(Material for the task begins)

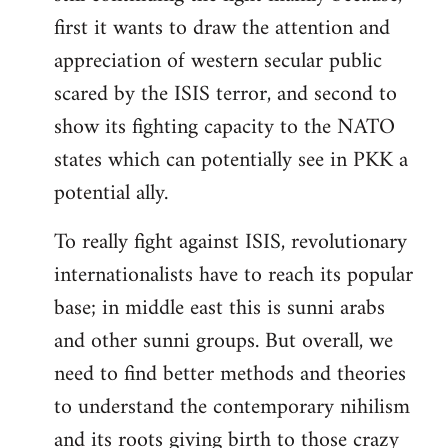
first it wants to draw the attention and
appreciation of western secular public
scared by the ISIS terror, and second to
show its fighting capacity to the NATO
states which can potentially see in PKK a
potential ally.
To really fight against ISIS, revolutionary
internationalists have to reach its popular
base; in middle east this is sunni arabs
and other sunni groups. But overall, we
need to find better methods and theories
to understand the contemporary nihilism
and its roots giving birth to those crazy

(Material for the task ends)

Description of the task ▸ Rewrite the text from the data above, replacing every "ISIS" with "Daesh" and keeping everything else the same. Leave out the pictures.

Written solution ▸
first it wants to draw the attention and
appreciation of western secular public
scared by the Daesh terror, and second to
show its fighting capacity to the NATO
states which can potentially see in PKK a
potential ally.
To really fight against Daesh, revolutionary
internationalists have to reach its popular
base; in middle east this is sunni arabs
and other sunni groups. But overall, we
need to find better methods and theories
to understand the contemporary nihilism
and its roots giving birth to those crazy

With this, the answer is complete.